Bill would allow all Ohio kids to attend private schools using state dollars
The legislation, known as the "backpack bill," allows universal vouchers for all students, regardless of family income.
About 35,000 Ohio K-12 students currently receive state-funded vouchers to attend private schools under the EdChoice program. But there’s a new bill that would make it possible for all of the state’s students to get vouchers if they want them.
Columbus resident Ben Douglass says his second-grade daughter was suffering from debilitating anxiety that kept her from even getting out of bed. So, he removed her from the public school she was attending and enrolled her in a private one with a voucher from the EdChoice program.
“Her test scores are incredible. Her happiness is great. Emotionally, academically, even spiritually, she’s just flourishing and feels so comfortable where she’s at,” Douglass says.
Because his daughter’s public-school building was considered failing and because his family made less than 250% of the federal poverty level, Douglass qualified for the EdChoice program. But many Ohioans don’t because they make too much money or live in a school district that is too high performing. Republican Rep. Riordan McClain (R-Upper Sandusky) says his bill to create a universal voucher program that changes that.
“We want to fund students, not systems, and empower parents to make the best decisions for their children,” McClain says.
Rep. Marilyn John (R-Shelby) says, the way it stands now, some students get left behind in public schools. And she says that’s unacceptable.
“One size fits all doesn’t work. It doesn’t work for most things and it certainly doesn’t work for education. And the backpack bill solves that problem,” John says.
Aaron Baer is the president of the Center for Christian Virtue, which calls itself Ohio's largest Christian public policy organization. Baer says this bill will allow parents to choose schools that align with their values. For example, he says parents in the Upper Arlington School District who were upset when the schools implemented gender-neutral bathrooms had no recourse but to accept that decision.
“All of their high schools and I believe their middle schools as well decided they were going to have single sex bathrooms so boys were going to be allowed to use the stall right next to a girl through those developmental times of life. And all of those children in Upper Arlington were forced to use those restrooms, whether the parent liked it or not. And they had no option to go elsewhere because most of those families were not eligible for EdChoice. A bill like this would be able to say, ‘look, Upper Arlington, if this is what you want to do, if this is the policy you want to have, ok, but now we are going to take, those families are allowed to go elsewhere,'” Baer says.
Backers of the bill say vouchers up to $7,500 would follow each child to the private school they choose. But even though 164,000 kids in Ohio attend private schools, along with 60,000 that use some sort of state-paid voucher, supporters of the bill claim that won’t take a lot of money away from public schools.
“This idea that it’s not going to cost any more is just a sham,” says Bill Phillis.

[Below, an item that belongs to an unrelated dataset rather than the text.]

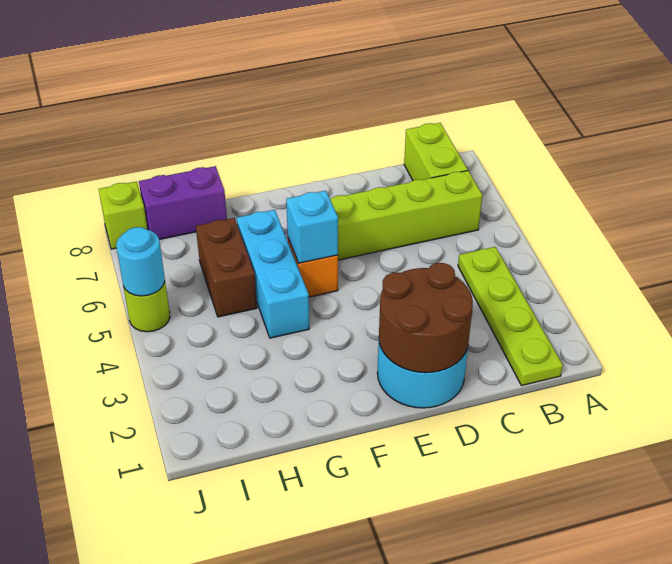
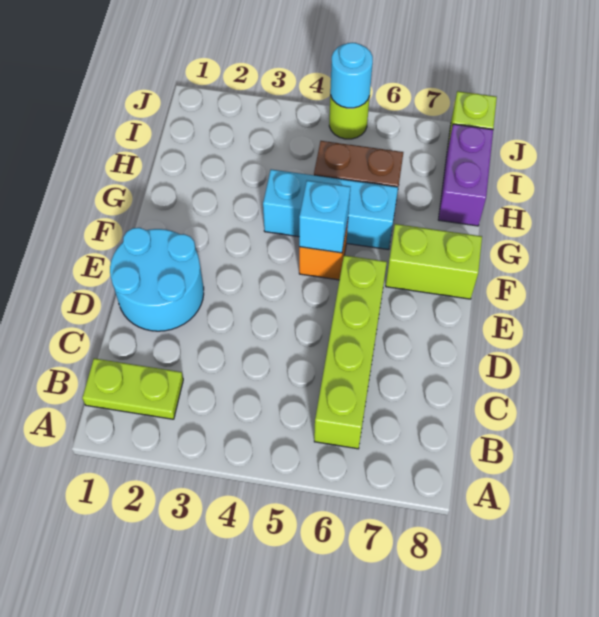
lime plate B1:B4 level 1 -> lime plate B1:B2 level 1
lime brick B7:B8 level 1 -> lime brick F7:F8 level 1
brown round brick D1:E2 level 2 -> none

Phillis is a long-time public school advocate whose lawsuit over the property tax-based way of paying for schools got the system declared unconstitutional in 1997. The state has been trying to come up with a way to fund schools fairly ever since.
The value of EdChoice vouchers was increased in the most recent state budget. An analysis of that increase by the Ohio Education Policy Institute, which does research for the major public education groups, shows those increases could cost the state nearly $283 million over the next two years. And this bill would add to that.
Phillis says the goal of this bill is to dismantle common public education.
“It’s a global attempt to take stuff away from the public and put it into the private and when that happens, poor people end up with the short end of the stick,” Phillis says.
Phillis says any way you cut it, this would take money away from public schools.
“If Upper Arlington is getting $2000 from the state and it takes $7500 for a high school student to go to a scholarship, that’s taking money out of the pool of money that’s not going to be available across the state to the other districts," Phillis says.
Phillis says the money will be ripe for misuse and abuse as opportunists quickly set up fly-by-night schools to turn a profit.
“Give parents the opportunity to home school and give them a voucher for homeschooling and there will be a proliferation of that sort of thing going on and instead of using the money for education, some of the parents, now we have great confidence in most parents but some of the parents would be buying off-track four-wheelers as opposed to providing the money for education. We know there are parents out there who resist this whole compulsory education idea.”
Supporters of this bill say the state will have oversight of those dollars. But that’s no consolation to Phillis.
“We know that the state doesn’t really monitor. ECOT is a good example. The state doesn’t really monitor these types of private operations. ECOT got caught with a $60 million fraud one year. Well, they were operating the same way for the previous 15 years and the state had no clue about it. Or they chose to have no clue about it,” Phillis says.
But this bill would not cover students who want to go to a different public school. So, it wouldn’t require school districts that don’t allow open enrollment to do so.